═══ Text segment

REVIEW – Carrying around your info in your various devices is great, but sometimes, you need to share information with a group. Sometimes it’s a large group, and sometimes it’s just a small team that grabs an impromptu room to meet together. There are several ways to do this, but the issue usually comes down to power, a dongle and your large screen. (Just like the rest of your Gadgeteer existence, Amiright?) Airtame came out with an easy way to connect your devices to the large, flat screens that have joined whiteboards all across the world’s conference rooms and classrooms. With the Airtame 2, they have upped the ante, by not only giving you more power and RAM, but with digital signage, an online sharing space, and better performance.
What is it?
A black box that feeds video from screens over your local network to HDMI screens.
What’s in the box?

══════
═══ Record excerpts

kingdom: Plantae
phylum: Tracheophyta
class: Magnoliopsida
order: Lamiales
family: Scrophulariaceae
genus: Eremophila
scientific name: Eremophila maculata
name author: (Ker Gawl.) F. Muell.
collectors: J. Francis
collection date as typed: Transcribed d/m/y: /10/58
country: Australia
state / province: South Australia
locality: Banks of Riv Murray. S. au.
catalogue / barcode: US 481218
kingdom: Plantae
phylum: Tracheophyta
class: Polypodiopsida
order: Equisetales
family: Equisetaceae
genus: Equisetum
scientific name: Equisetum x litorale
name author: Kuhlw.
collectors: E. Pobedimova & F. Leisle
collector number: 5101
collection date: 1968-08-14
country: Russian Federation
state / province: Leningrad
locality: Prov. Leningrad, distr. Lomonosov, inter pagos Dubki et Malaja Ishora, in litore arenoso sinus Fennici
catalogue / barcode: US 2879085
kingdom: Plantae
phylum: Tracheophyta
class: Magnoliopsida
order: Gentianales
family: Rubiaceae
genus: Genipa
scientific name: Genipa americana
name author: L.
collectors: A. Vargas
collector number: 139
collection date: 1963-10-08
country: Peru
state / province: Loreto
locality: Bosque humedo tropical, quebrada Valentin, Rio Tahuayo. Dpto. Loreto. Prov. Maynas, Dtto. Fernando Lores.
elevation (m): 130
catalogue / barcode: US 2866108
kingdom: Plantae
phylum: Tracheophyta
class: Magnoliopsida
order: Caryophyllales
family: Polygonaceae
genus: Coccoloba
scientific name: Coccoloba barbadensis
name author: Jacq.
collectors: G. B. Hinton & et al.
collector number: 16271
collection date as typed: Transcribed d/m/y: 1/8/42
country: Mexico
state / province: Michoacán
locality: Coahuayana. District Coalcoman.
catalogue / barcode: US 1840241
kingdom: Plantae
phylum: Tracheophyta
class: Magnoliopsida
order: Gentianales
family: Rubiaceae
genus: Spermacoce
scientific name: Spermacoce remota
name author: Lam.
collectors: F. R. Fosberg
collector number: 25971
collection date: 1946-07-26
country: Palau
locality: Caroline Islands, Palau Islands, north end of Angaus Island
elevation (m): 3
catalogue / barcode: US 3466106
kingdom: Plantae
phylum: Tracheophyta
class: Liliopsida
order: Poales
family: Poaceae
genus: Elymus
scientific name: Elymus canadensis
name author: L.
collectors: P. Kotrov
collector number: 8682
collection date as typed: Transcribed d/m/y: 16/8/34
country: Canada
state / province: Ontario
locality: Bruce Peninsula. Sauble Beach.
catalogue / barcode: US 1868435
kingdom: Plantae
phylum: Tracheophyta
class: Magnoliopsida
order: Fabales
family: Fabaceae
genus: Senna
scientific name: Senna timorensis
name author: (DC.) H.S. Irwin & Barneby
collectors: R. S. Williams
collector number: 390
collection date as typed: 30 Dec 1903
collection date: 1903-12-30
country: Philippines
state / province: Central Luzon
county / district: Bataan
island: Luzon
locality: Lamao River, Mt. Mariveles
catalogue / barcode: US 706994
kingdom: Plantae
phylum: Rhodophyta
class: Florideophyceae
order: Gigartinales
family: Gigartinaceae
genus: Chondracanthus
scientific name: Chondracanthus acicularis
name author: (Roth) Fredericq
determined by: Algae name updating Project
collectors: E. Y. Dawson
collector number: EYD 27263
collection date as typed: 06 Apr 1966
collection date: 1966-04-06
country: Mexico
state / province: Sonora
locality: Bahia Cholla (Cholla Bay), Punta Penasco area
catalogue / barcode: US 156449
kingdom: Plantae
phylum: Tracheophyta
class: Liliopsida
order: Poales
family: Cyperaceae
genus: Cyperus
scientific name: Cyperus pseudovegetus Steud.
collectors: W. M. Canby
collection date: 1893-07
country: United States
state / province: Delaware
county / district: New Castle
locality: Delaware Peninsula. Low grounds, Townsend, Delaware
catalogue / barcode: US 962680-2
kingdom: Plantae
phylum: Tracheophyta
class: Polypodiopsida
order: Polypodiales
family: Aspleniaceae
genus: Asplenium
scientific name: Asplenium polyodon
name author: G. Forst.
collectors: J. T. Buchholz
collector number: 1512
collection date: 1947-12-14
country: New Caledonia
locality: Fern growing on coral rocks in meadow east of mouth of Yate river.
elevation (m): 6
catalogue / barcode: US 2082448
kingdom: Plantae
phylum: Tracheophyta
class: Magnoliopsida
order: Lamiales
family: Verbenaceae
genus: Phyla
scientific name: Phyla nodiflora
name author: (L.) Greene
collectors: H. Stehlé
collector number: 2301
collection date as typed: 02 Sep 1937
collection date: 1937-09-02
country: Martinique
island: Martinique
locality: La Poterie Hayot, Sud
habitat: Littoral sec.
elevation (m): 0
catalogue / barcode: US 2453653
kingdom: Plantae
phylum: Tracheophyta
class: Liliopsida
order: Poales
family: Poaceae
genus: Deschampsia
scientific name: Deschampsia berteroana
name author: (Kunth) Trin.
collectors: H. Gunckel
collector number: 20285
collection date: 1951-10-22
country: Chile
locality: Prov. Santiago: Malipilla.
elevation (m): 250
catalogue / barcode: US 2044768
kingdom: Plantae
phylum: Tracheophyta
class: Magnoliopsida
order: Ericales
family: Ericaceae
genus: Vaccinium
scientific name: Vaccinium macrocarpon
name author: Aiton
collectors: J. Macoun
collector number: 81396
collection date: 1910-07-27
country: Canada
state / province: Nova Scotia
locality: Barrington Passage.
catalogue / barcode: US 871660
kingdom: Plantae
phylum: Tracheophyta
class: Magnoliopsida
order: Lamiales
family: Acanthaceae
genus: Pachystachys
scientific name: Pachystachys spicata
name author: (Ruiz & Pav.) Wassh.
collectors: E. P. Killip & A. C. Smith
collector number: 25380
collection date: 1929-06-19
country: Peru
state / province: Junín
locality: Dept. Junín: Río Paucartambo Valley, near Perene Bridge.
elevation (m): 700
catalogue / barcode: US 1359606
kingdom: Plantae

══════

* Work instructions
1. Please copy the stretch of the Airtame 2 review above from "REVIEW – Carrying" through "in the box?" word for word.
2. According to the Airtame 2 review, what does the Airtame 2 offer besides more power and RAM?

* Written answers
1.
REVIEW – Carrying around your info in your various devices is great, but sometimes, you need to share information with a group. Sometimes it’s a large group, and sometimes it’s just a small team that grabs an impromptu room to meet together. There are several ways to do this, but the issue usually comes down to power, a dongle and your large screen. (Just like the rest of your Gadgeteer existence, Amiright?) Airtame came out with an easy way to connect your devices to the large, flat screens that have joined whiteboards all across the world’s conference rooms and classrooms. With the Airtame 2, they have upped the ante, by not only giving you more power and RAM, but with digital signage, an online sharing space, and better performance.
What is it?
A black box that feeds video from screens over your local network to HDMI screens.
What’s in the box?

2. Digital signage, an online sharing space, and better performance.